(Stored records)

((

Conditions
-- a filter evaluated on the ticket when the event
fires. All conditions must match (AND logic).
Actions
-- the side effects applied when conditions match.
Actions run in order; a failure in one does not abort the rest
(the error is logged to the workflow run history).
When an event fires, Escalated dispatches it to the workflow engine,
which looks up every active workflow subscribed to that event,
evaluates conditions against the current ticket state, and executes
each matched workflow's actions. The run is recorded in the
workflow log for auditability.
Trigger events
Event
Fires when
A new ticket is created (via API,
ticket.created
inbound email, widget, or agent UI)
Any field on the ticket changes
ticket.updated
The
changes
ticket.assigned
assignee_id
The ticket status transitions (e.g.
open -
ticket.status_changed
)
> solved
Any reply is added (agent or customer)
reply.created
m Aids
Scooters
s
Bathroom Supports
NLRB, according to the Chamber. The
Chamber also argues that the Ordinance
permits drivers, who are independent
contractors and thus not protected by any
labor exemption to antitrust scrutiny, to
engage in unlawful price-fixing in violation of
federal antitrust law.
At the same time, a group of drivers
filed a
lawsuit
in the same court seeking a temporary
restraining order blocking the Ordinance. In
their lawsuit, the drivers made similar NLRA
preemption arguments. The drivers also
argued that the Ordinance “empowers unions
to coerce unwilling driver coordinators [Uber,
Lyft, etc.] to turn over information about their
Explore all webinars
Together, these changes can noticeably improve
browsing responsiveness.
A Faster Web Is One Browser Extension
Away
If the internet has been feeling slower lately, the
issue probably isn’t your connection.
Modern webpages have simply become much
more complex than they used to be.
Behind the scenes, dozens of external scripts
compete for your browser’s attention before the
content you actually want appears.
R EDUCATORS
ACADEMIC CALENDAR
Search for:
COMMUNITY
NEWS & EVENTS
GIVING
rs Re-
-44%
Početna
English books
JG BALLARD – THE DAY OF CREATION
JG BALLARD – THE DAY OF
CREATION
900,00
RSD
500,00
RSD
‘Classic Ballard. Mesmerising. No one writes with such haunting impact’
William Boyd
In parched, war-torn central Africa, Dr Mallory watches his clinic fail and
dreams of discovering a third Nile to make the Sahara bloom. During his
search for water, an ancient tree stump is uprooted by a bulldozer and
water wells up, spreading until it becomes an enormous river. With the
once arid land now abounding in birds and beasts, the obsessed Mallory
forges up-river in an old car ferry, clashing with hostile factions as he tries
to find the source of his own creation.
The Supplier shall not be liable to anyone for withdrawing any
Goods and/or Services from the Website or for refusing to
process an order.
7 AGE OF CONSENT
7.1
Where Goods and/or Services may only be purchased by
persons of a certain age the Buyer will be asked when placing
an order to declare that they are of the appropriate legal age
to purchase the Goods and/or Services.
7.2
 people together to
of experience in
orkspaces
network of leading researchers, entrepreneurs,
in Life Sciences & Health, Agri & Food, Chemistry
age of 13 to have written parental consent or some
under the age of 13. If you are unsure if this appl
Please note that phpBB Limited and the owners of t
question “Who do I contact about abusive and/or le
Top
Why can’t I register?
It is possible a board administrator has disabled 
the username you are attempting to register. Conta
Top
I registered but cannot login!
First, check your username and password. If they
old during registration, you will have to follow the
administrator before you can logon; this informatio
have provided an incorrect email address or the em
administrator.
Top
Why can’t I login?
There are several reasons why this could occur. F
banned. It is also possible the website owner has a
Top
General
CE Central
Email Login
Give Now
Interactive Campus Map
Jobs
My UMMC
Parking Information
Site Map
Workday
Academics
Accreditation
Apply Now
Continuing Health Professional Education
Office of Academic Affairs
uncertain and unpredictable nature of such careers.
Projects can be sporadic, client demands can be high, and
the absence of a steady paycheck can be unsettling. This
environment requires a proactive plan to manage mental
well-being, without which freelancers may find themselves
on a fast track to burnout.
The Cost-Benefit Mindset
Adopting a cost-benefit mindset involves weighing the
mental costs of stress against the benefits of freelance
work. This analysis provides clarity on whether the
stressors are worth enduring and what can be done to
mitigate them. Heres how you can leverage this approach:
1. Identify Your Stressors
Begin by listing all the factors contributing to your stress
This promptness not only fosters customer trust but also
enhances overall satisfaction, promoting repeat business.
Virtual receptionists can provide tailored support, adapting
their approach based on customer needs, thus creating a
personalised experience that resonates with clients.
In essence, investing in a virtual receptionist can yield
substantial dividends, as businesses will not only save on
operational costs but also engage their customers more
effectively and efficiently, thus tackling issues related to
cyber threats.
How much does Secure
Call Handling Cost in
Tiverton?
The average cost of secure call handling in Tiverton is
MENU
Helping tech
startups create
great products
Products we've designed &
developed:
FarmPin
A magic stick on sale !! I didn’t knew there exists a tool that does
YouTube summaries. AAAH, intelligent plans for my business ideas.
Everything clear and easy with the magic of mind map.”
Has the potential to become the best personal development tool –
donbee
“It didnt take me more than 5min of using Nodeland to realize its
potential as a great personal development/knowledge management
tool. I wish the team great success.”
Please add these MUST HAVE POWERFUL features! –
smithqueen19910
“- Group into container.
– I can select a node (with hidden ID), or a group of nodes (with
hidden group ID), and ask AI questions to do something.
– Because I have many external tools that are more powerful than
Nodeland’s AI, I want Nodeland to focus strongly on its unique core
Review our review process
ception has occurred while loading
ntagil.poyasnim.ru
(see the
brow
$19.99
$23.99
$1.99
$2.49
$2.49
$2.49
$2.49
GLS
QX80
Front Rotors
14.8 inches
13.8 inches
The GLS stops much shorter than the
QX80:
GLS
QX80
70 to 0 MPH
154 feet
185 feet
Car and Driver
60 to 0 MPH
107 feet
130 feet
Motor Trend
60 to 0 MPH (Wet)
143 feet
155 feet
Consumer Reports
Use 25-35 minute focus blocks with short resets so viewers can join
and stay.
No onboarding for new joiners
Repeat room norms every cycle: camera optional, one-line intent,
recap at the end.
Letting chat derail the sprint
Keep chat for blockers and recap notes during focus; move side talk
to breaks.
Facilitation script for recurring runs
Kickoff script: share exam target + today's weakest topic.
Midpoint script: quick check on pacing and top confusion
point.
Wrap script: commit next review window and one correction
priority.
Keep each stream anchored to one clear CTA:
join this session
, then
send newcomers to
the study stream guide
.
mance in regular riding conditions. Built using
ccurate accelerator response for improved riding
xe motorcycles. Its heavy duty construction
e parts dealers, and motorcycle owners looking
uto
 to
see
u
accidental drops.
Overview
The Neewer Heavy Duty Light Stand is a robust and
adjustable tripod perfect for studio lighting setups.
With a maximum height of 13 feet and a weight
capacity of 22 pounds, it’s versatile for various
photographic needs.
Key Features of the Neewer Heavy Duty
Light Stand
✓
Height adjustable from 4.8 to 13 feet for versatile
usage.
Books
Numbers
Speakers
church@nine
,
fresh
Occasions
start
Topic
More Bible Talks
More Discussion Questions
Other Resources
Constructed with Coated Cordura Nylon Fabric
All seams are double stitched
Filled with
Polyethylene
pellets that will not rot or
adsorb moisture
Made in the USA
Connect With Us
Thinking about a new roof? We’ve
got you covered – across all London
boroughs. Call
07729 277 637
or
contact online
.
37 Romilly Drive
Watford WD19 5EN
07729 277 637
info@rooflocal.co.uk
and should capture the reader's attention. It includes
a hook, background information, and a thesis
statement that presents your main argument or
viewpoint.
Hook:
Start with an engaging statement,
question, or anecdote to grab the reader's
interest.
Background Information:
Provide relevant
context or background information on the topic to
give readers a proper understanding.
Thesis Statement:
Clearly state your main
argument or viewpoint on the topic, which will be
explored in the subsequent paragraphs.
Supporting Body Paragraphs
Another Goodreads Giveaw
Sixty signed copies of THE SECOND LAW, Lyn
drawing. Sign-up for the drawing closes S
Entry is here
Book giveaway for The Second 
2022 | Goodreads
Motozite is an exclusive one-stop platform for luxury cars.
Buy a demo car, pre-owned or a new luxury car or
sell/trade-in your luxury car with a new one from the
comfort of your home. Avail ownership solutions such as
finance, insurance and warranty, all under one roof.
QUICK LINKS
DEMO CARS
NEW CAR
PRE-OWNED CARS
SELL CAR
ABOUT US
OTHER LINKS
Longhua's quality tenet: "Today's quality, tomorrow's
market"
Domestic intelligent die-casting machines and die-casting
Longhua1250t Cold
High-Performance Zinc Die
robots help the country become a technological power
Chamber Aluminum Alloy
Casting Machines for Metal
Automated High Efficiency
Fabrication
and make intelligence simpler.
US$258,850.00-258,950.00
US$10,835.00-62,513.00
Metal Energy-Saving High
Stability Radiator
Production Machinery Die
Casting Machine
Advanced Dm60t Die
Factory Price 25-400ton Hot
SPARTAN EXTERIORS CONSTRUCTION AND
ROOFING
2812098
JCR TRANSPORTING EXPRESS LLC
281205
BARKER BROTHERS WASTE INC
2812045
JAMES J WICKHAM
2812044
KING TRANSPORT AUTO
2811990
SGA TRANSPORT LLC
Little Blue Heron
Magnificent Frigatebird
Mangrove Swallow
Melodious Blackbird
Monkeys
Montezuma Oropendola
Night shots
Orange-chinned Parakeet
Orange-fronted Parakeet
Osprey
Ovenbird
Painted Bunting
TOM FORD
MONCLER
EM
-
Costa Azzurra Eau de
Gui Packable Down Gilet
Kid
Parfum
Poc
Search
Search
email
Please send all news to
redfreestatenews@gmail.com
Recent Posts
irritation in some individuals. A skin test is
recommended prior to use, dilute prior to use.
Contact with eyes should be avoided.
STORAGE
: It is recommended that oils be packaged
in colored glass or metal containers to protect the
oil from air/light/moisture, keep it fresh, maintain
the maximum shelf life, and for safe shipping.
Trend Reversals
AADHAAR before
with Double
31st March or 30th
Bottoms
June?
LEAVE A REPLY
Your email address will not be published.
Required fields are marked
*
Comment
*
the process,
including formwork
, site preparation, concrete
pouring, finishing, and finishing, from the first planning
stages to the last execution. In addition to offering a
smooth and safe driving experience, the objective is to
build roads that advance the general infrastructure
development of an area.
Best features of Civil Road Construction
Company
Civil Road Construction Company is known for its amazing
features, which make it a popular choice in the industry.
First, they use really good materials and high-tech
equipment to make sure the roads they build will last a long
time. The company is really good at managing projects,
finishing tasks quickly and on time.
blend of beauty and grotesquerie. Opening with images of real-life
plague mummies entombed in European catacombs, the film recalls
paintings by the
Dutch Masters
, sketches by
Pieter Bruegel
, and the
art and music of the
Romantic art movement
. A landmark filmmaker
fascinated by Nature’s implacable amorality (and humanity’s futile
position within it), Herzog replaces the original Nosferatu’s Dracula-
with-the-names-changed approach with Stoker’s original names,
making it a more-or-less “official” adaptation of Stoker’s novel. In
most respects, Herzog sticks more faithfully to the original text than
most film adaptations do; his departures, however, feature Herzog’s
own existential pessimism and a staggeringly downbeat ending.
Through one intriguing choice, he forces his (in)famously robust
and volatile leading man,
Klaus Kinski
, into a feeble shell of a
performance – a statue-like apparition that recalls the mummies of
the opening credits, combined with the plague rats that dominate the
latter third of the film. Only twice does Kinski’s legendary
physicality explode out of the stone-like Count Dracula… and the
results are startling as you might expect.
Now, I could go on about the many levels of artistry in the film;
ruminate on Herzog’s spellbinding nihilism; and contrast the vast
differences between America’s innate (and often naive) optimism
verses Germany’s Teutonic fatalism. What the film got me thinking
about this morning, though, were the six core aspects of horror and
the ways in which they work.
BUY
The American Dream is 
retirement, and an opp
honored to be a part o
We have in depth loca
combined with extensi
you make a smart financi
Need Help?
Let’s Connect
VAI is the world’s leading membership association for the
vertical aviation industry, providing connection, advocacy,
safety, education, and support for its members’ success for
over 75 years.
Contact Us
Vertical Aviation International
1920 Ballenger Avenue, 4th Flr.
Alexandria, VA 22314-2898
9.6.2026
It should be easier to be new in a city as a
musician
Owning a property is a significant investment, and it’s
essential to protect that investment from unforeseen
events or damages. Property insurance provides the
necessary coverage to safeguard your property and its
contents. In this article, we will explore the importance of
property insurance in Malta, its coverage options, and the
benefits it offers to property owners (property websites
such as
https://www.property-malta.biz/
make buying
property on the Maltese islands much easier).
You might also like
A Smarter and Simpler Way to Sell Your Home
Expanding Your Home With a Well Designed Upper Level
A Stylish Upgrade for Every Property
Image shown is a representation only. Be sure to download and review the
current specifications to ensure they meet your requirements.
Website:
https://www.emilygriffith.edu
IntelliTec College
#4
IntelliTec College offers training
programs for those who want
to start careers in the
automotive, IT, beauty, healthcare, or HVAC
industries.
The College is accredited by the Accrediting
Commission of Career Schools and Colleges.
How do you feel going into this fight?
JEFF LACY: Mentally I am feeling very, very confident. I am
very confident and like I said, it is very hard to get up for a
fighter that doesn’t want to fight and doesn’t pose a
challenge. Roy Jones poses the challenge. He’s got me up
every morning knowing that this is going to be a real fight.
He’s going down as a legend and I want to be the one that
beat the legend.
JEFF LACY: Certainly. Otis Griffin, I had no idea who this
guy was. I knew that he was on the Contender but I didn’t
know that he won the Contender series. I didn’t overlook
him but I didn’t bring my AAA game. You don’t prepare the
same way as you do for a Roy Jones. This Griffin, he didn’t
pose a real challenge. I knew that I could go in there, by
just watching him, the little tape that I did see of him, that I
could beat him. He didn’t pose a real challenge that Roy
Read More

))

## [ASSIGNMENT]
Reproduce verbatim everything from the start of the rows down through the line containing "(the error is", with both ends included.

## [YOUR SOLUTION]
Conditions
-- a filter evaluated on the ticket when the event
fires. All conditions must match (AND logic).
Actions
-- the side effects applied when conditions match.
Actions run in order; a failure in one does not abort the rest
(the error is logged to the workflow run history).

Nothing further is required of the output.